Claude 3.7 Sonnet: The AI Model That Thinks Like a Human

Anthropic has announced Claude 3.7 Sonnet, their most advanced AI model to date and the first hybrid reasoning model on the market. This new model can provide both quick responses and extended, step-by-step thinking visible to the user. API users have fine-grained control over the model’s thinking time.

In Short

Claude 3.7 Sonnet is Anthropic’s most advanced AI model, offering both quick responses and extended thinking capabilities.
The model shows significant improvements in coding and web development tasks.
Claude Code, a new agentic coding tool, is being introduced as a limited research preview.
The new model is available across various platforms and pricing tiers, with extended thinking mode available on most surfaces.
Claude 3.7 Sonnet represents a unified approach to AI reasoning, integrating quick and deep thinking within a single model.

Performance and Benchmarks

On the SWE-bench Verified benchmark, Claude 3.7 Sonnet achieved 62.3% accuracy, surpassing DeepSeek R1 (49.2%) and OpenAI’s o1 (48.9%). In the TAU-bench benchmark, it scored 81.2%, outperforming OpenAI’s o1 (73.5%).

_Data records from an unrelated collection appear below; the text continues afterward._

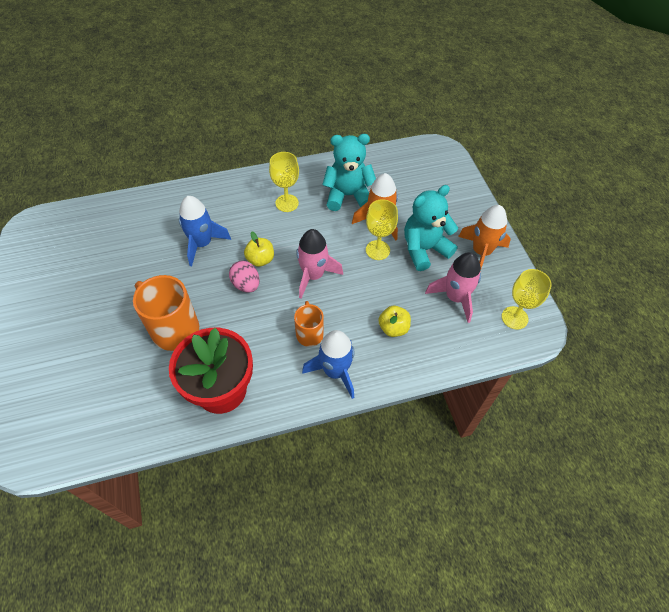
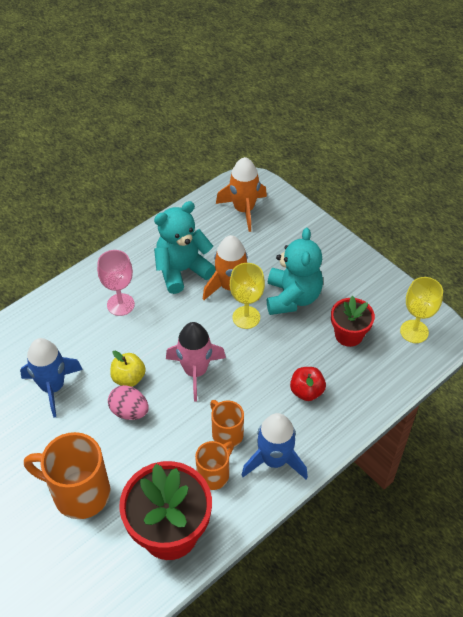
camera: 25 degrees left, 5 degrees down
yellow goblet [269,152,299,212] -> pink goblet [97,250,135,316]
yellow apple [378,306,411,337] -> red apple [290,367,326,401]
turquoise teddy bear [404,185,458,271] -> turquoise teddy bear turned 150 degrees clockwise [267,228,323,315]
pink rocket [425,252,481,323] -> red flower pot [331,296,375,347]
orange rocket [458,205,511,271] -> orange rocket moved to [216,157,267,232]
none -> orange mug [195,441,234,490]

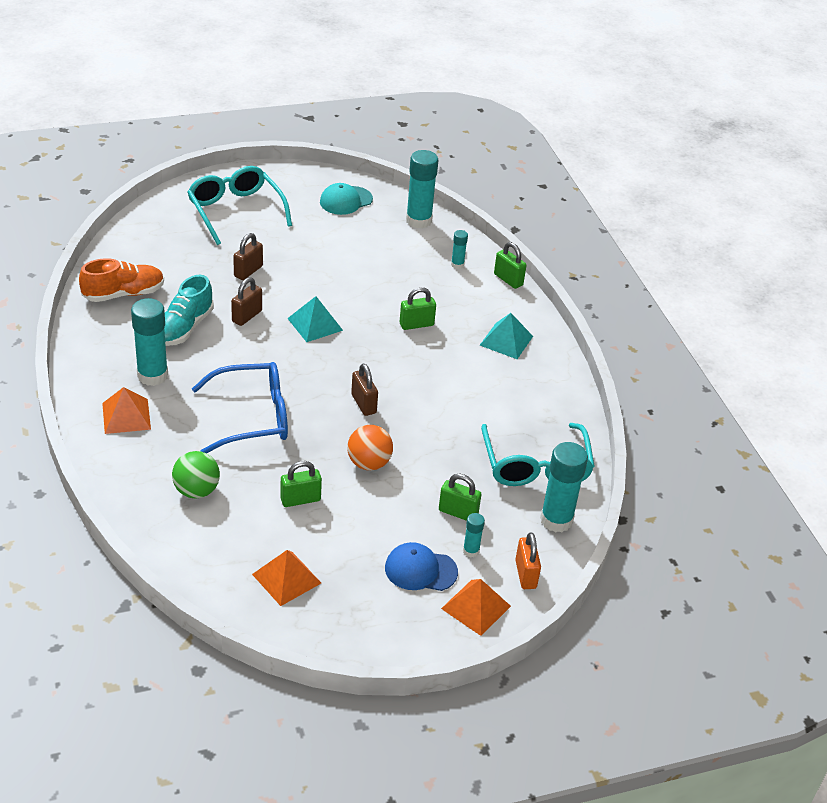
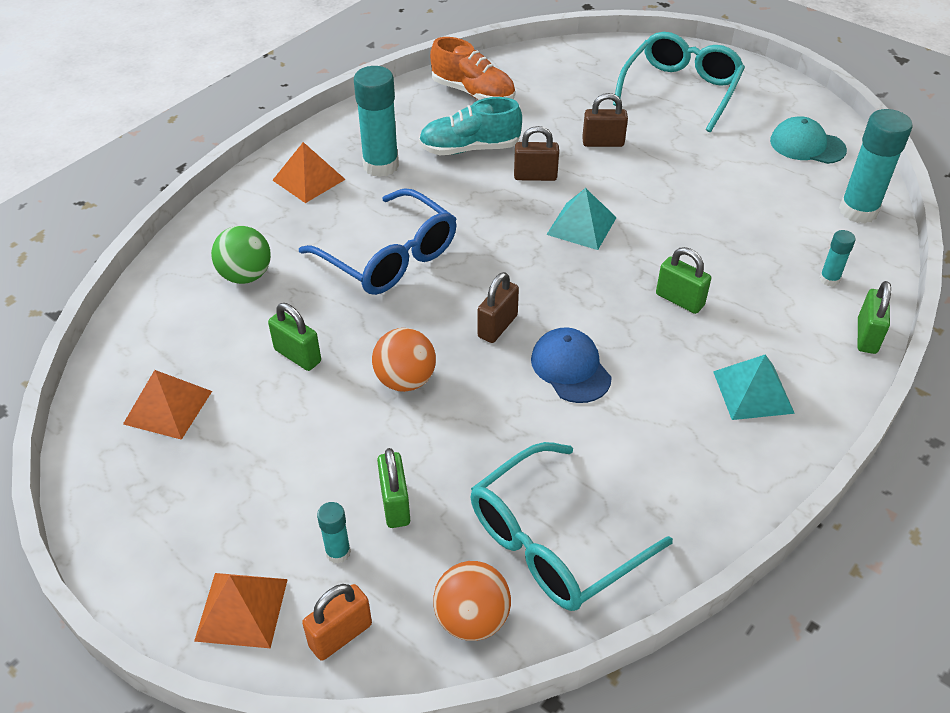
camera: 60 degrees right, 5 degrees up
blue cap [385,542,458,591] -> blue cap moved to [531,327,612,403]
turquoise glue stick [540,442,588,532] -> orange ball [433,561,511,641]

Claude 3.7 Sonnet shows significant improvements in coding and front-end web development. Alongside the model, Anthropic is introducing Claude Code, a command-line tool for agentic coding available as a limited research preview. This tool allows developers to delegate substantial engineering tasks to Claude directly from their terminal.

Technical Details

Built on a hybrid reasoning architecture, Claude 3.7 Sonnet combines standard language model functionality with advanced reasoning, supporting a 200,000-token context window.

Capabilities and Limitations

Strengths – Claude 3.7 Sonnet excels in coding, content generation, and complex problem-solving, making it a versatile tool for developers and businesses.

Limitations – However, it may produce less personal responses in extended thinking mode and can be costlier for heavy use.

Impact on the AI Landscape

As the first hybrid reasoning model, Claude 3.7 Sonnet sets a new standard for AI, potentially influencing the development of more integrated systems and democratizing advanced AI access.

Plans and pricing

The new model is available on all Claude plans (Free, Pro, Team, and Enterprise) as well as through the Anthropic API, Amazon Bedrock, and Google Cloud’s Vertex AI. Extended thinking mode is available on all surfaces except the free Claude tier. Pricing remains the same as previous versions.

Claude 3.7 Sonnet represents a unified approach to AI reasoning, integrating quick responses and deep reflection capabilities within a single model. In standard mode, it functions as an upgraded version of Claude 3.5 Sonnet, while in extended thinking mode, it employs self-reflection to improve performance on various tasks.

Accuracy

The model has shown leadership in coding capabilities across various evaluations. Companies like Cursor, Cognition, Vercel, Replit, and Canva have noted Claude’s exceptional performance in real-world coding tasks, handling complex codebases, and producing production-ready code.

Anthropic has also improved the coding experience on Claude.ai by making the GitHub integration available on all Claude plans. This allows developers to connect their code repositories directly to Claude for various coding tasks.

The company emphasizes its commitment to responsible AI development, detailing extensive testing and evaluation processes in the system card for this release. They’ve also made improvements in distinguishing between harmful and benign requests, reducing unnecessary refusals.

Conclusion

Claude 3.7 Sonnet marks a leap in AI with its speed, intelligence, and human-like reasoning. As Anthropic innovates, it could shape AI’s future across industries.